---------- The data

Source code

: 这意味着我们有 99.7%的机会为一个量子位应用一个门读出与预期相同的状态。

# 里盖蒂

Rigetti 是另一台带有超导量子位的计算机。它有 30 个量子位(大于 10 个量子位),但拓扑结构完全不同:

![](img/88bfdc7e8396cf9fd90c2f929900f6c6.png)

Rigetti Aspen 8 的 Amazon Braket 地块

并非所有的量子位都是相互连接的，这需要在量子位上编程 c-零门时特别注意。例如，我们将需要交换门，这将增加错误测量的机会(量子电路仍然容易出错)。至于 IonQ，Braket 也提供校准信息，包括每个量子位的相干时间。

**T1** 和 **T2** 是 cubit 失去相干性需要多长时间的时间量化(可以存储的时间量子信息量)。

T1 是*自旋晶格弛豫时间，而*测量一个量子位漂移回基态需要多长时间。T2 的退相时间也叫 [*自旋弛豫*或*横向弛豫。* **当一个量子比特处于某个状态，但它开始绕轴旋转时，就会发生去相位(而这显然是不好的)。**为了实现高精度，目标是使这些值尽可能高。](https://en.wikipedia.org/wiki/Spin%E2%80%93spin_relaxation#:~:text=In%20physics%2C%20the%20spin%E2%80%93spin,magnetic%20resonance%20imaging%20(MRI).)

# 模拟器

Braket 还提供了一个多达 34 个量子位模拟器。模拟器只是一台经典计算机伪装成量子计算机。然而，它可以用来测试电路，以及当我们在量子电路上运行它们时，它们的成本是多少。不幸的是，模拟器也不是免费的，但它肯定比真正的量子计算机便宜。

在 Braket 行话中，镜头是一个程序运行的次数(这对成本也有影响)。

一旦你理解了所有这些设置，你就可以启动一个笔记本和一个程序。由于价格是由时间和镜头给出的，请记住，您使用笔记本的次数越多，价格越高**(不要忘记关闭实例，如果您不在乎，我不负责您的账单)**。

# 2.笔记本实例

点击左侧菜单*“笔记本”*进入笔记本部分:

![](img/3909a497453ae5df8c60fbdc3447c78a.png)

--------------------

** What is expected **
Could you copy each line from the listing that has the word "Rigetti" in it?

** Exercise output **
Rigetti 是另一台带有超导量子位的计算机。它有 30 个量子位(大于 10 个量子位),但拓扑结构完全不同:
Rigetti Aspen 8 的 Amazon Braket 地块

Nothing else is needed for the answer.